U.S Delays Huawei Ban, Adds 46 More of its Subsidiaries to the Entity List

U.S. Commerce Secretary; Wilbur Ross has confirmed that U.S. will delay Huawei’s ban by another 90 days —which ends November 19th, 2019. He also confirmed that the Department of Commerce has added another 46 Huawei subsidiaries on the entity list.

Ross says Huawei has over 100+ of its subsidiaries on the entity list, therefore adding 46 more makes it harder for the Chinese company to conduct business with U.S. companies without pre-approval from the White House.

Huawei was placed on the entity list in May this year by the U.S. Department of Commerce following President Trump’s directive. His claims that the Chinese firm could be used for espionage on behalf of the Chinese government. Hence, a threat to U.S. national security.

However, Huawei denied all these allegations.

The directive went into effect May 16th, 2019 and all U.S. companies working with Huawei had to comply. This would see both parties lose out or make losses in their business.

Since it was an abrupt directive, Huawei’s ban was delayed for 90 days which expired on August 19th, 2019. But this hasn’t given enough time to some U.S. companies thus, extending the ban to another 90-days expiring November 19th, 2019.

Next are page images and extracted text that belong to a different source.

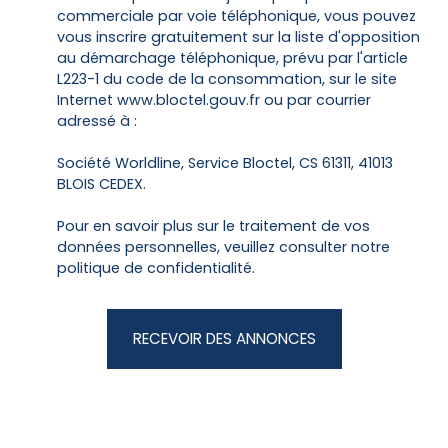
commerciale par voie téléphonique, vous pouvez
vous inscrire gratuitement sur la liste d'opposition
au démarchage téléphonique, prévu par l'article
L223-1 du code de la consommation, sur le site
Internet www.bloctel.gouv.fr ou par courrier
adressé à :
Société Worldline, Service Bloctel, CS 61311, 41013
BLOIS CEDEX.
Pour en savoir plus sur le traitement de vos
données personnelles, veuillez consulter notre
politique de confidentialité
.
RECEVOIR DES ANNONCES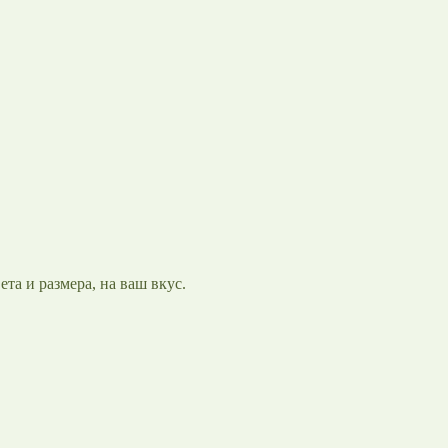
та и размера, на ваш вкус.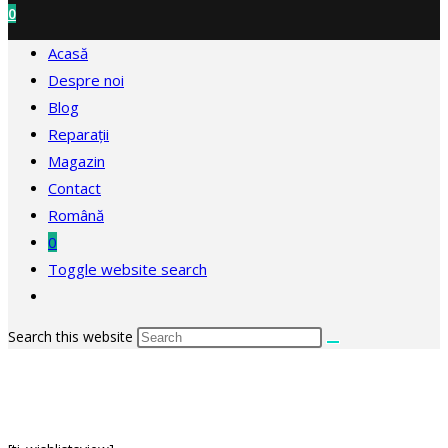
0
Acasă
Despre noi
Blog
Reparații
Magazin
Contact
Română
0
Toggle website search
Search this website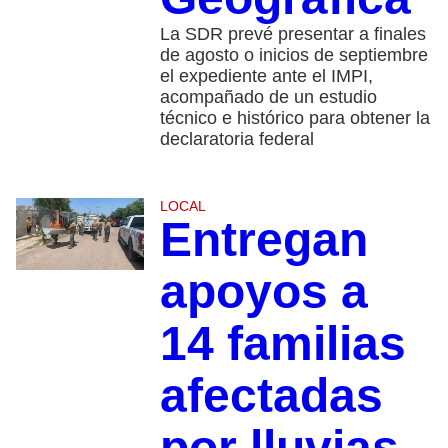
La SDR prevé presentar a finales
de agosto o inicios de septiembre
el expediente ante el IMPI,
acompañado de un estudio
técnico e histórico para obtener la
declaratoria federal
LOCAL
Entregan
apoyos a
14 familias
afectadas
por lluvias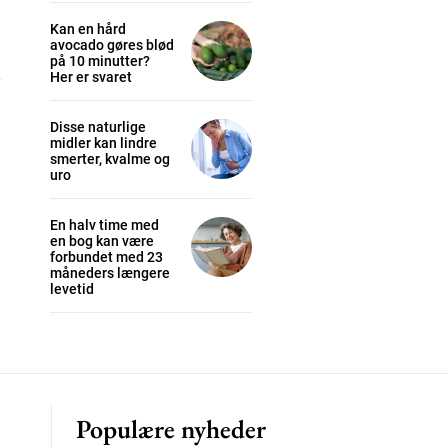
Kan en hård
avocado gøres blød
på 10 minutter?
Her er svaret
cess
Disse naturlige
midler kan lindre
K
smerter, kvalme og
/ year
uro
En halv time med
en bog kan være
forbundet med 23
s sit
måneders længere
levetid
 tortor
mentum
s
lor
Populære nyheder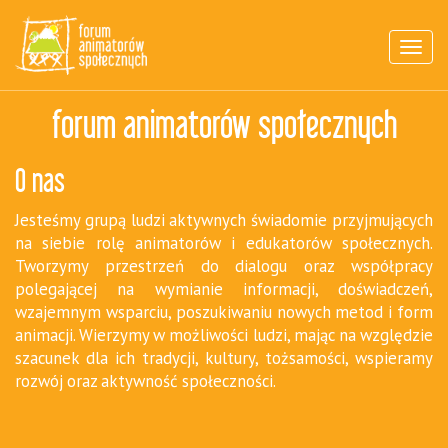
MENU
forum animatorów społecznych
O nas
Jesteśmy grupą ludzi aktywnych świadomie przyjmujących
na siebie rolę animatorów i edukatorów społecznych.
Tworzymy przestrzeń do dialogu oraz współpracy
polegającej na wymianie informacji, doświadczeń,
wzajemnym wsparciu, poszukiwaniu nowych metod i form
animacji. Wierzymy w możliwości ludzi, mając na względzie
szacunek dla ich tradycji, kultury, tożsamości, wspieramy
rozwój oraz aktywność społeczności.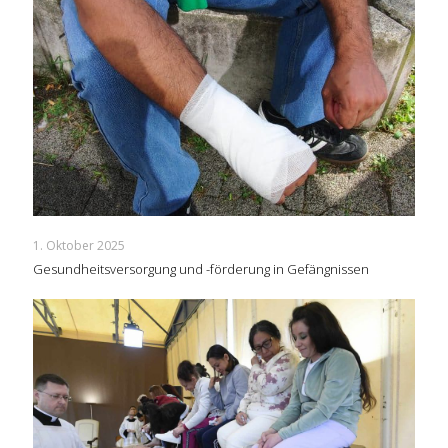
1. Oktober 2025
Gesundheitsversorgung und -förderung in Gefängnissen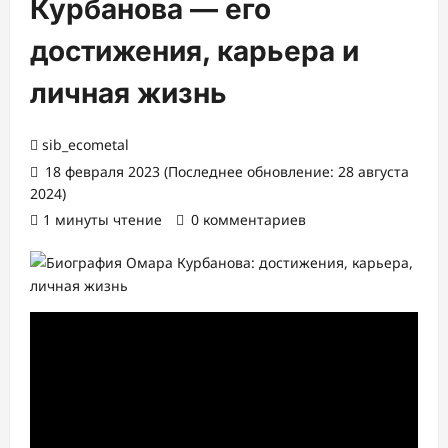
Курбанова — его
достижения, карьера и
личная жизнь
sib_ecometal
18 февраля 2023 (Последнее обновление: 28 августа
2024)
1 минуты чтение
0 комментариев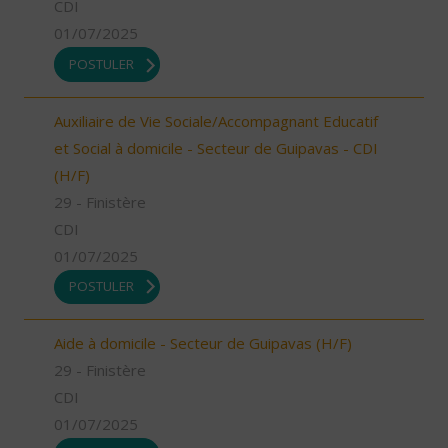
CDI
01/07/2025
POSTULER
Auxiliaire de Vie Sociale/Accompagnant Educatif
et Social à domicile - Secteur de Guipavas - CDI
(H/F)
29 - Finistère
CDI
01/07/2025
POSTULER
Aide à domicile - Secteur de Guipavas (H/F)
29 - Finistère
CDI
01/07/2025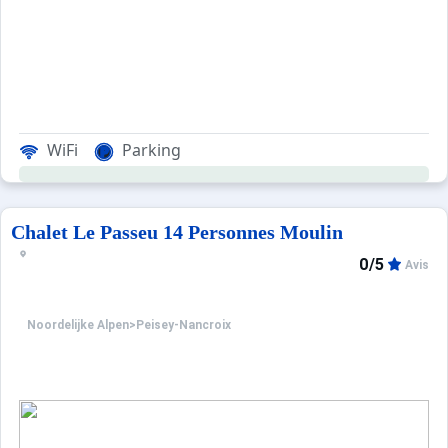
WiFi
Parking
Chalet Le Passeu 14 Personnes Moulin
0/5
Avis
Noordelijke Alpen
>
Peisey-Nancroix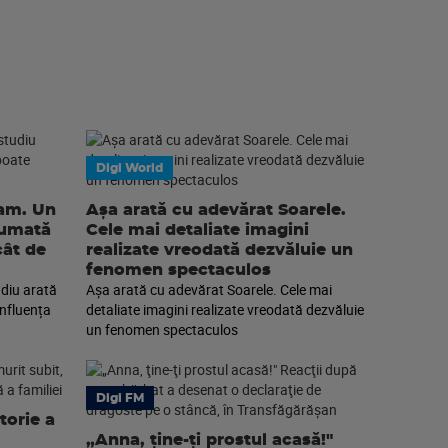
Digi World
eam. Un
Așa arată cu adevărat Soarele.
sumată
Cele mai detaliate imagini
cât de
realizate vreodată dezvăluie un
fenomen spectaculos
diu arată
Așa arată cu adevărat Soarele. Cele mai
nfluența
detaliate imagini realizate vreodată dezvăluie
un fenomen spectaculos
Digi FM
torie a
„Anna, ţine-ţi prostul acasă!"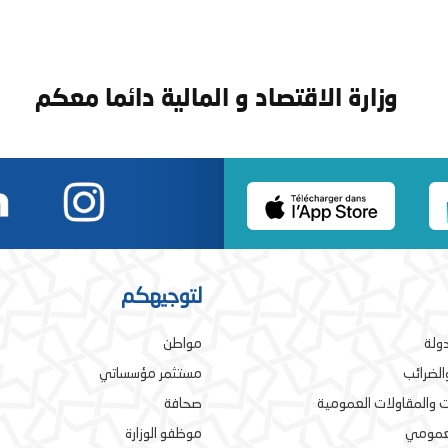
وزارة الاقتصاد و المالية دائما معكم
لتوجيهكم
دولة
مواطن
والضرائب
مستثمر مؤسساتي
 والمقاولات العمومية
صحافة
لعمومي
موظفو الوزارة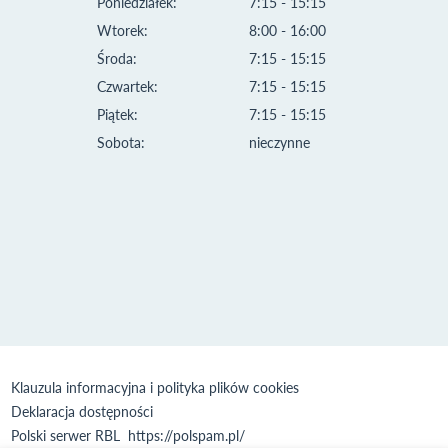
Poniedziałek:
7:15 - 15:15
Wtorek:
8:00 - 16:00
Środa:
7:15 - 15:15
Czwartek:
7:15 - 15:15
Piątek:
7:15 - 15:15
Sobota:
nieczynne
Klauzula informacyjna i polityka plików cookies
Deklaracja dostępności
Polski serwer RBL
https://polspam.pl/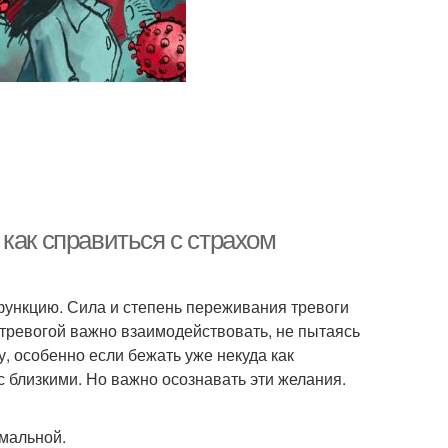
как справиться с страхом
функцию. Сила и степень переживания тревоги
 тревогой важно взаимодействовать, не пытаясь
, особенно если бежать уже некуда как
 с близкими. Но важно осознавать эти желания.
рмальной.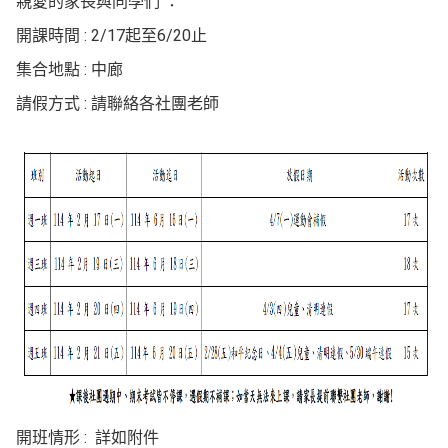
親愛的家長與同學們 ：
開課時間 : 2/17起至6/20止
集合地點 : 中廊
請假方式 : 請聯絡各社團老師
開班情形 : 詳如附件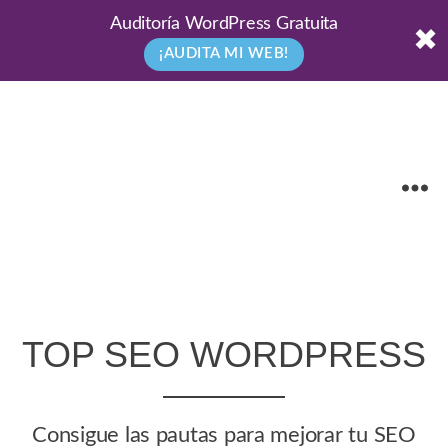
Auditoría WordPress Gratuita
✖
¡AUDITA MI WEB!
TOP SEO WORDPRESS
Consigue las pautas para mejorar tu SEO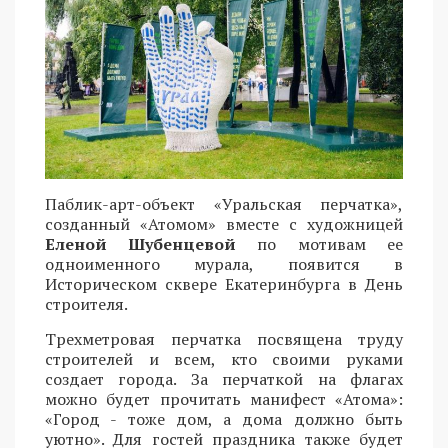
Паблик-арт-объект «Уральская перчатка»,
созданный «Атомом» вместе с художницей
Еленой Шубенцевой
по мотивам ее
одноименного мурала, появится в
Историческом сквере Екатеринбурга в День
строителя.
Трехметровая перчатка посвящена труду
строителей и всем, кто своими руками
создает города. За перчаткой на флагах
можно будет прочитать манифест «Атома»:
«Город - тоже дом, а дома должно быть
уютно». Для гостей праздника также будет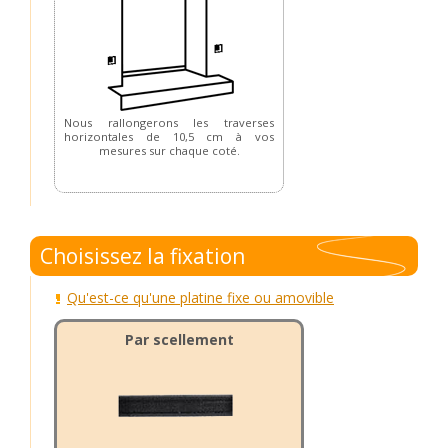
Nous rallongerons les traverses
horizontales de 10,5 cm à vos
mesures sur chaque coté.
Choisissez la fixation
Qu'est-ce qu'une platine fixe ou amovible
Par scellement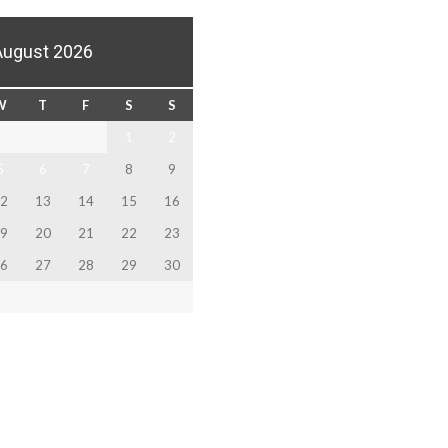
August 2026
W
T
F
S
S
1
2
5
6
7
8
9
2
13
14
15
16
9
20
21
22
23
6
27
28
29
30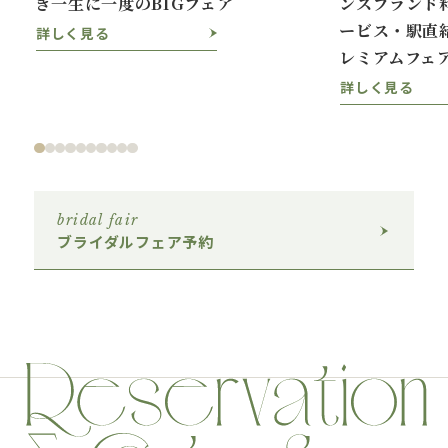
き一生に一度のBIGフェア
ンスブランド
ービス・駅直
詳しく見る
レミアムフェ
詳しく見る
bridal fair
ブライダルフェア予約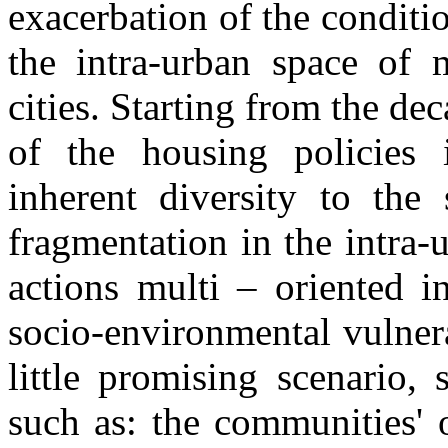
exacerbation of the conditio
the intra-urban space of 
cities. Starting from the de
of the housing policies 
inherent diversity to the 
fragmentation in the intra-u
actions multi – oriented in
socio-environmental vulnera
little promising scenario,
such
as:
the communities' o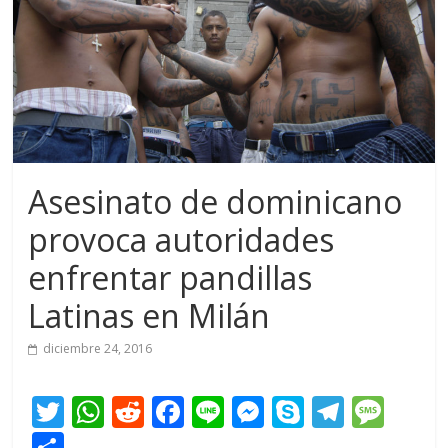
Asesinato de dominicano
provoca autoridades
enfrentar pandillas
Latinas en Milán
diciembre 24, 2016
T
W
R
F
Li
M
S
T
M
w
h
e
ac
n
e
k
el
e
C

Previous the first 90-day exemption didn’t include Huawei conducting business with U.S. until, Pres. Trump met with the Chinese Pres. Xi Jinping at the G20 summit in Japan to allow the company business with U.S. companies till the 90-days expired.

Some of the companies that will be cutting ties with Huawei include; Google, Microsoft, Intel, ARM, Qualcomm, Micron Technology, Broadcom, Panasonic, to mention a few.

Cutting ties with Google mean that Huawei smartphones will no longer be in position to use the Android OS. However, Huawei would continue to have access to the Android open source license, known as Android Open Source Project (AOSP), that is available for free to anyone who wishes to use it.

Huawei says it saw it’s reliance on Google as a ‘bad’ thing and resorted to develop its own mobile software, ‘Hongmeng’. But the recent launched HarmonyOS or Hongmeng (for China) is destined for smart TVs, smartwatches, and a bevy of Internet of Things but not smartphones.

This was first confirmed by Huawei’s Senior VP Ms. Catherine Chen, reported by Chinese state news agency Xinhua.

After November 19th, what will happen to Huawei smartphones, well, this we wait to report.